Hemos hablado aquí del personaje, aunque no mucho del infierno tan temido de Joseph Roth que fue el alcoholismo, el único obstáculo real para sus transformaciones y la única fuente de la más profunda angustia que él conoció. El único peligro real, como lo anuncia en una carta; el que lleva adentro, lo destruye poco a poco y no se ha considerado en serio. Un suplemento reciente de El País vuelve a decir que tomó una pistola y se suicidó. Bueno, sí, se suicidó, pero muy lentamente, como él lo quería. En su famoso ensayo “Contra los suicidas” señala que suicidarse es un acto de cobardía; hay que morir muy lentamente, como un alcohólico, lo que es una manera de vivir.

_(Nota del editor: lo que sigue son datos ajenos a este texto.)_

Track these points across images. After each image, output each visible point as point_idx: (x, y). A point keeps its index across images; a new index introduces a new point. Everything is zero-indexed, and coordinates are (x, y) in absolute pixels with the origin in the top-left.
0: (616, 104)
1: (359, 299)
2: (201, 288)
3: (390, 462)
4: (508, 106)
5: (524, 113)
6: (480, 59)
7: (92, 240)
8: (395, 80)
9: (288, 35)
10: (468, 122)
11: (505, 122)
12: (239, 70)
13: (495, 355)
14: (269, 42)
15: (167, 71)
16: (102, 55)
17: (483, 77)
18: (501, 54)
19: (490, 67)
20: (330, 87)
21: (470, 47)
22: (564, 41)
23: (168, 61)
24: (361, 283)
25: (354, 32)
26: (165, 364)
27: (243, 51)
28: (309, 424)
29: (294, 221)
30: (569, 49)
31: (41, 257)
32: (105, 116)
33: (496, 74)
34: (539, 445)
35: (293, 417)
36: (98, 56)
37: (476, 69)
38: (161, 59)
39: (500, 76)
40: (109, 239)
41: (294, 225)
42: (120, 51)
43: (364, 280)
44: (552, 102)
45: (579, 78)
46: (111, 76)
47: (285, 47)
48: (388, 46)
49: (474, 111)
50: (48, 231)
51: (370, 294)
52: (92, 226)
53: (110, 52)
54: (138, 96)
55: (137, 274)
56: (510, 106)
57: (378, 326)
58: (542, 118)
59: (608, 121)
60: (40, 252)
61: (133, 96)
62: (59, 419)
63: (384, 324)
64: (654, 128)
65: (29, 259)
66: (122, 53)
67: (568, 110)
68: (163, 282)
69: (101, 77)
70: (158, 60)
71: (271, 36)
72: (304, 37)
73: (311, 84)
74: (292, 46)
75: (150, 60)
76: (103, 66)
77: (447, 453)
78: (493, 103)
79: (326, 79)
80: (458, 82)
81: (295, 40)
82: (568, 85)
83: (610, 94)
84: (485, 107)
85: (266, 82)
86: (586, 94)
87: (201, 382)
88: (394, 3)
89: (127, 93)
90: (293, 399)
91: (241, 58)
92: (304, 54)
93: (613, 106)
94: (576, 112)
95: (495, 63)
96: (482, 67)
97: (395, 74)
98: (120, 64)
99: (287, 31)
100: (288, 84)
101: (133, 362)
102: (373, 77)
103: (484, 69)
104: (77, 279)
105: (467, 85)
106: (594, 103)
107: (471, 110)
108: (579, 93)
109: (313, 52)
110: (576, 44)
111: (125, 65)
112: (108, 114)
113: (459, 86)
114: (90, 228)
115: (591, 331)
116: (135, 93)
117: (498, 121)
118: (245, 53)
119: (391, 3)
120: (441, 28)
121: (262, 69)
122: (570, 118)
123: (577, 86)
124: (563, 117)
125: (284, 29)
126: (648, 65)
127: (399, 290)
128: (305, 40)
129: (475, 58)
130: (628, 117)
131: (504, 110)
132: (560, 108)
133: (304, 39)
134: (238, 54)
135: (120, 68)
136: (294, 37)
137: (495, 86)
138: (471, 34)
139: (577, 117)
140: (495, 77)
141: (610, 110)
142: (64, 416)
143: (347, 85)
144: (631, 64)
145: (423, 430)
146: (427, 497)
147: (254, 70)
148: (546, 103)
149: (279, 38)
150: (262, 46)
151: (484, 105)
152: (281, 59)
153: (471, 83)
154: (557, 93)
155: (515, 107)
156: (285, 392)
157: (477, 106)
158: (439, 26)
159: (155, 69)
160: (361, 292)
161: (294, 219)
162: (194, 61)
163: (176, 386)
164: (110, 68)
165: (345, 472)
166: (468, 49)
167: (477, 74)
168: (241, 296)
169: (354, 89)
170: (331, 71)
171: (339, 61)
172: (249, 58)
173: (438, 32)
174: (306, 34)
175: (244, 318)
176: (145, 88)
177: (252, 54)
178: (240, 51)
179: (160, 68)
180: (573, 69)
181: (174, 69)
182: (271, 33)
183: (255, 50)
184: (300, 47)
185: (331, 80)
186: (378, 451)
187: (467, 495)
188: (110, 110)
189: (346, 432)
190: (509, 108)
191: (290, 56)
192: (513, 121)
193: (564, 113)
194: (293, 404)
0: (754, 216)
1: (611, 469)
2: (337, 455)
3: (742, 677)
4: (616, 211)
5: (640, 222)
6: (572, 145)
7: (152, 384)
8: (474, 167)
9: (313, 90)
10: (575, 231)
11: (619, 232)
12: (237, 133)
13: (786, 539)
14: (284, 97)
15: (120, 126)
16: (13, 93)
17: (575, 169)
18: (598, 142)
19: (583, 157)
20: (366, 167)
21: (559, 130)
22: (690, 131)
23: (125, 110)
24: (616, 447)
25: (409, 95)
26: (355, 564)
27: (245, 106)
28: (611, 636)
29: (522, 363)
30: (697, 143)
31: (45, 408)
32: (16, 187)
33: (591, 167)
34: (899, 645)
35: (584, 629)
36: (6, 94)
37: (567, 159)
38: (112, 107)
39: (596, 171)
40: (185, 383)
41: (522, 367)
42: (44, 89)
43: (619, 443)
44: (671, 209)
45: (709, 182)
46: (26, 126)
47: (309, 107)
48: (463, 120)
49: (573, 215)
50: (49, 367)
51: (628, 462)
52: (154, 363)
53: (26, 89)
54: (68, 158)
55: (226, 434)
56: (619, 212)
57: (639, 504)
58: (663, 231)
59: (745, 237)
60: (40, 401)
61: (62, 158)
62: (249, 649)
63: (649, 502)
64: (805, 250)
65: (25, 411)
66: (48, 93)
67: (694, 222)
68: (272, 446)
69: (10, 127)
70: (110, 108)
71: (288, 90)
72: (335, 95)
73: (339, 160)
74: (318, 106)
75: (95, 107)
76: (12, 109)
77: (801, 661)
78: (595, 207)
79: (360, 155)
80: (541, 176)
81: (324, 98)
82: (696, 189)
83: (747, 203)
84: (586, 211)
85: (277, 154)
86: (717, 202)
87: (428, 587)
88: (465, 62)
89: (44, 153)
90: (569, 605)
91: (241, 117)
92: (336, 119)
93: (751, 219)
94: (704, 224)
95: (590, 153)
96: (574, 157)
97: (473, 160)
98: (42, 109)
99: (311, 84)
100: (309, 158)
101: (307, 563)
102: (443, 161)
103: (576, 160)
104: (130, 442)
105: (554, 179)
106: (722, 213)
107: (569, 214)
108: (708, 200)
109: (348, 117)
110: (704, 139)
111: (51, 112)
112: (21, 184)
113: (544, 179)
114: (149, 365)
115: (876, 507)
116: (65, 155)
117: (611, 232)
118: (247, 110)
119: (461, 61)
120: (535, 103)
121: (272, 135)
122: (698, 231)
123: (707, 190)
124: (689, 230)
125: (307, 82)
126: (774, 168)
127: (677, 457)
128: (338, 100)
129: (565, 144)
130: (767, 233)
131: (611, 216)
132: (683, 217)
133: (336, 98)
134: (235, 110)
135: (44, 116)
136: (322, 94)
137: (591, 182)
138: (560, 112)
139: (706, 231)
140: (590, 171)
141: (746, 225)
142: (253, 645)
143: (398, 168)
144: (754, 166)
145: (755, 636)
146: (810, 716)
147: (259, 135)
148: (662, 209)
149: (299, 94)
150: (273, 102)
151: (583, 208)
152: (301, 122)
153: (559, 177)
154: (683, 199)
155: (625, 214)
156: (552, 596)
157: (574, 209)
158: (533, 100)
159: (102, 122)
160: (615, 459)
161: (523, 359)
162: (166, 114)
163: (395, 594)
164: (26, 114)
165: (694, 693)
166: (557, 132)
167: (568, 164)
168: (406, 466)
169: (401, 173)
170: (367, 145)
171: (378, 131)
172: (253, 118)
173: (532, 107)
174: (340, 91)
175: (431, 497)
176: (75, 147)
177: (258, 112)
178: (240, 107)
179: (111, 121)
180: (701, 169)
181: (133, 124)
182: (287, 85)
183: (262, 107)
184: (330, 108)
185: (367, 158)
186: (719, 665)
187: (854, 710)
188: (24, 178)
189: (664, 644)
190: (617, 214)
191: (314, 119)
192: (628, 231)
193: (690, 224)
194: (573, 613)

De ahí la levedad y el carácter inconcluso de sus novelas. El asunto es cómo llega, cómo parte de su A para llegar a su Z. Eso es lo irrepetible: escribir con tal facilidad, con tal maestría. Son pocas las frases de Joseph Roth en alemán con tres o cuatro verbos al final. Por eso se lee con tal fluidez, con tal facilidad. En cambio, yo he leído hasta ocho verbos al final de una frase en Thomas Mann, sin contar las frases subordinadas o intermedias. El de Roth es un alemán muy enriquecido por el contacto con idiomas extranjeros que lo vuelven mucho más legible que Thomas Mann, Robert Musil o Hermann Broch —con su enorme presencia—, debido a que Joseph Roth es un autor que se dedicó a escribir periodismo, literatura de todos los días. Toda la fórmula del “nuevo periodismo” estadunidense de los años cincuenta y sesenta ya estaba en los años veinte de Joseph Roth y en Chesterton. Con Roth y Chesterton el periodismo es la mejor literatura. Eso hizo él, sin sentimientos de culpa. ¿Y qué nos queda? La poesía novelesca en acción —como quiere Kundera— que lo hace tan fácil y tan leve. El interés de sus lectores, porque las ediciones se multiplican. Un gran periodista, un gran escritor y también un novelista. Y en eso radica la grandeza, el genio de Joseph Roth.